Ночь проходит, и в камеру прокрался первый, слабый серый рассвет. Вариния должна была встать, поднявшись в свой полный рост, и ее лицо оказывалось на одном уровне с окном камеры. Если бы она выглянула из камеры, то увидела бы тренировочную площадку с оградой из железных прутьев и возле нее сонных солдат, которые днем ​​и ночью стоят на страже. Она это хорошо знает. Камера и цепи не являются ее естественной средой обитания, как для Спартака.

Эта женщина наполнила Батиата любовным пылом и восторгом. Его агент купил ее в Риме, по сути, очень дешево, всего за 500 денариев, поэтому он знал, что товар едва ли небезупречен, но просто взгляд на нее, наполнил его рвением и восторгом. Во-первых, она была высокой и хорошо сложенной, как многие женщины из Германских племен, а Батиат восхищался высокими стройными женщинами. Во-вторых, она была очень молода, не больше двадцати или двадцати одного года, а Батиату нравились молодые женщины. Вдобавок еще одна вещь, она была довольно красивой и ее голову украшала большая копна волос золотого цвета, а Батиат предпочитал красивых женщин с прекрасными волосами. Так что не трудно понять, почему она наполнила ланисту рвением и восторгом.

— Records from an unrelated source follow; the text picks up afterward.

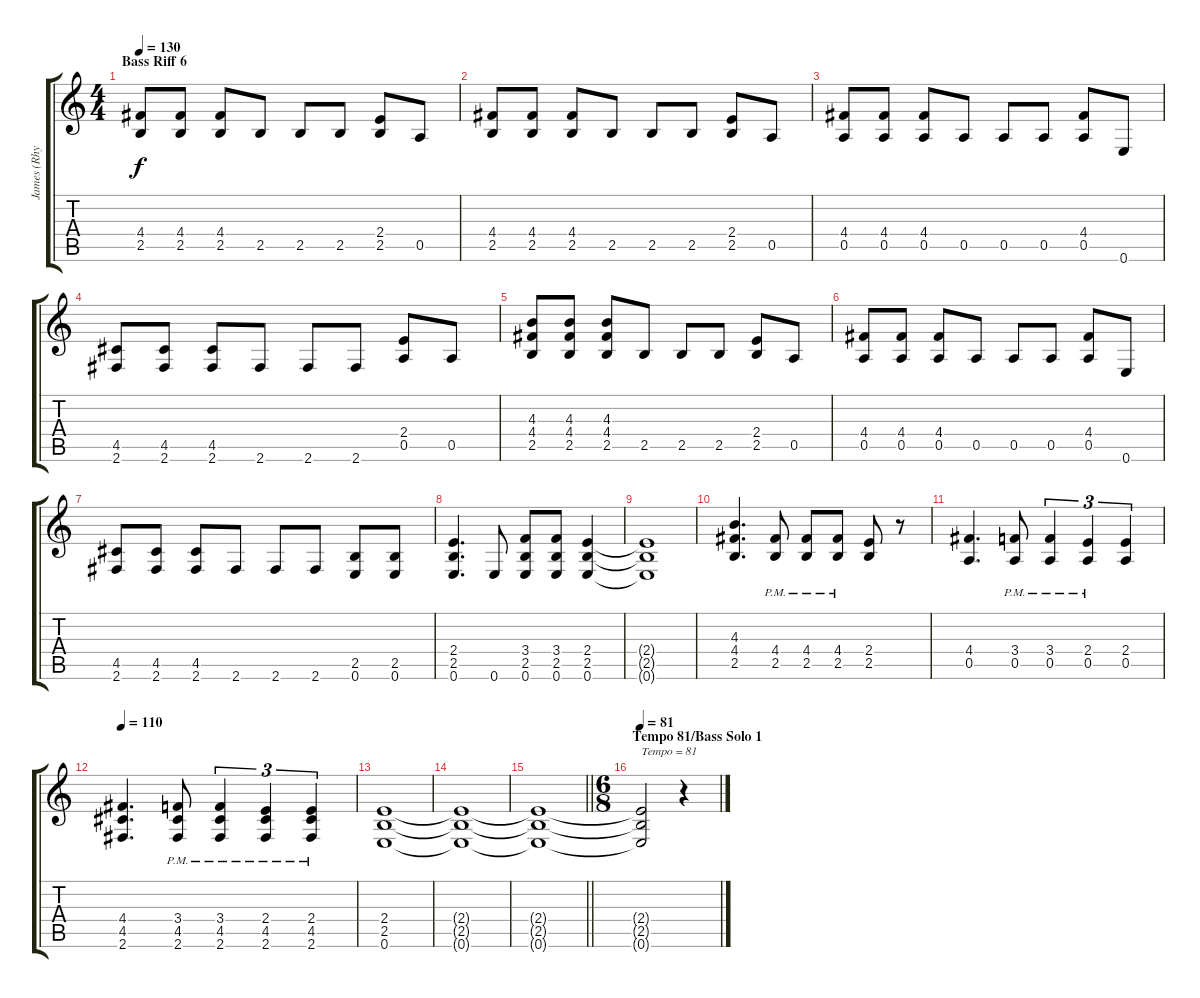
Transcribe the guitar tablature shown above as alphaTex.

\track ("James (Rhythm Guitar)" "James (Rhy") {instrument distortionguitar}
\staff {score tabs}
\tuning (E4 B3 G3 D3 A2 E2) {hide}
\ts (4 4)
\section ("" "Bass Riff 6")
\tempo 130
\clef g2
\ks c
(4.4 2.5).8{dy f} (4.4 2.5).8 (4.4 2.5).8 2.5.8 2.5.8 2.5.8 (2.4 2.5).8 0.5.8 |
(4.4 2.5).8 (4.4 2.5).8 (4.4 2.5).8 2.5.8 2.5.8 2.5.8 (2.4 2.5).8 0.5.8 |
(4.4 0.5).8 (4.4 0.5).8 (4.4 0.5).8 0.5.8 0.5.8 0.5.8 (4.4 0.5).8 0.6.8 |
(4.5 2.6).8 (4.5 2.6).8 (4.5 2.6).8 2.6.8 2.6.8 2.6.8 (2.4 0.5).8 0.5.8 |
(4.3 4.4 2.5).8 (4.3 4.4 2.5).8 (4.3 4.4 2.5).8 2.5.8 2.5.8 2.5.8 (2.4 2.5).8 0.5.8 |
(4.4 0.5).8 (4.4 0.5).8 (4.4 0.5).8 0.5.8 0.5.8 0.5.8 (4.4 0.5).8 0.6.8 |
(4.5 2.6).8 (4.5 2.6).8 (4.5 2.6).8 2.6.8 2.6.8 2.6.8 (2.5 0.6).8 (2.5 0.6).8 |
(2.4 2.5 0.6).4{d} 0.6.8 (3.4 2.5 0.6).8 (3.4 2.5 0.6).8 (2.4 2.5 0.6).4 |
(2.4{t} 2.5{t} 0.6{t}).1 |
(4.3 4.4 2.5).4{d} (4.4{pm} 2.5{pm}).8 (4.4{pm} 2.5{pm}).8 (4.4{pm} 2.5{pm}).8 (2.4 2.5).8 r.8 |
(4.4 0.5).4{d} (3.4{pm} 0.5{pm}).8 (3.4{pm} 0.5{pm}).4{tu (3 2)} (2.4{pm} 0.5{pm}).4{tu (3 2)} (2.4 0.5).4{tu (3 2)} |
\tempo 110
(4.4 4.5 2.6).4{d} (3.4{pm} 4.5{pm} 2.6{pm}).8 (3.4{pm} 4.5{pm} 2.6{pm}).4{tu (3 2)} (2.4{pm} 4.5{pm} 2.6{pm}).4{tu (3 2)} (2.4{pm} 4.5{pm} 2.6{pm}).4{tu (3 2)} |
(2.4 2.5 0.6).1{volume 7} |
(2.4{t} 2.5{t} 0.6{t}).1 |
\barLineRight lightlight
(2.4{t} 2.5{t} 0.6{t}).1{volume 2} |
\ts (6 8)
\section ("" "Tempo 81/Bass Solo 1")
\tempo 81
(2.4{t} 2.5{t} 0.6{t}).2{txt "Tempo = 81"} r.4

Но недостаток в ней был, и он обнаружил его в первый же раз, когда попытался взять ее в постель. Она стала дикой кошкой. Она стала брыкающимся, плюющимся, царапающимся, когтистым чудовищем – и так как она была большой и сильной, намерение избить ее до потери сознания оказалось невыполнимым. В борьбе все дорогостоящие предметы, украшавшие его спальню, были разбиты, в том числе красивая Греческая ваза, которой он попытался стукнуть ее по голове, чтобы она наконец перестала сопротивляться. Его гнев и разочарование были такими, что он чувствовал себя вправе убить ее; но когда он добавил прекрасные вазы, лампы и статуэтки к первоначальной стоимости, то посчитал, что затраты слишком велики, чтобы позволить себе отдаться своему гневу. Он не мог с чистой совестью продать ее на рынке за цену соответствующую ее внешности. Возможно, потому, что начав как главарь банды в переулках Рима, Батиат был крайне щепетильным в вопросах деловой этики. Он гордился собой оттого, что ничего не продавал обманным путем. Вместо этого он решил отдать ее гладиаторам, чтобы они укротили ее, и потому, что он уже ощущал необоснованную неприязнь к странному, молчаливому Фракийцу, которого зовут Спартак, чья внешность агнца скрывала пламя, уважаемое каждым гладиатором в школе – он выбрал ее ему в партнерши.

Ему понравилось наблюдать за Спартаком, когда он передавал ему Варинию, говоря: «Это партнерша. Вернешь ее с ребенком или нет, как тебе будет угодно. Заставь ее повиноваться тебе, но не причиняй ей вреда и не калечь ее». Вот что он сказал Спартаку, стоящему молча и бесстрастно, спокойно глядя на Германскую девушку. В то время Вариния была некрасивой. На ее лице было две длинных царапины. Один глаз украшенный желто – фиолетовым синяком опух и закрылся, были еще зеленые и пурпурные синяки на лбу, шее и руках.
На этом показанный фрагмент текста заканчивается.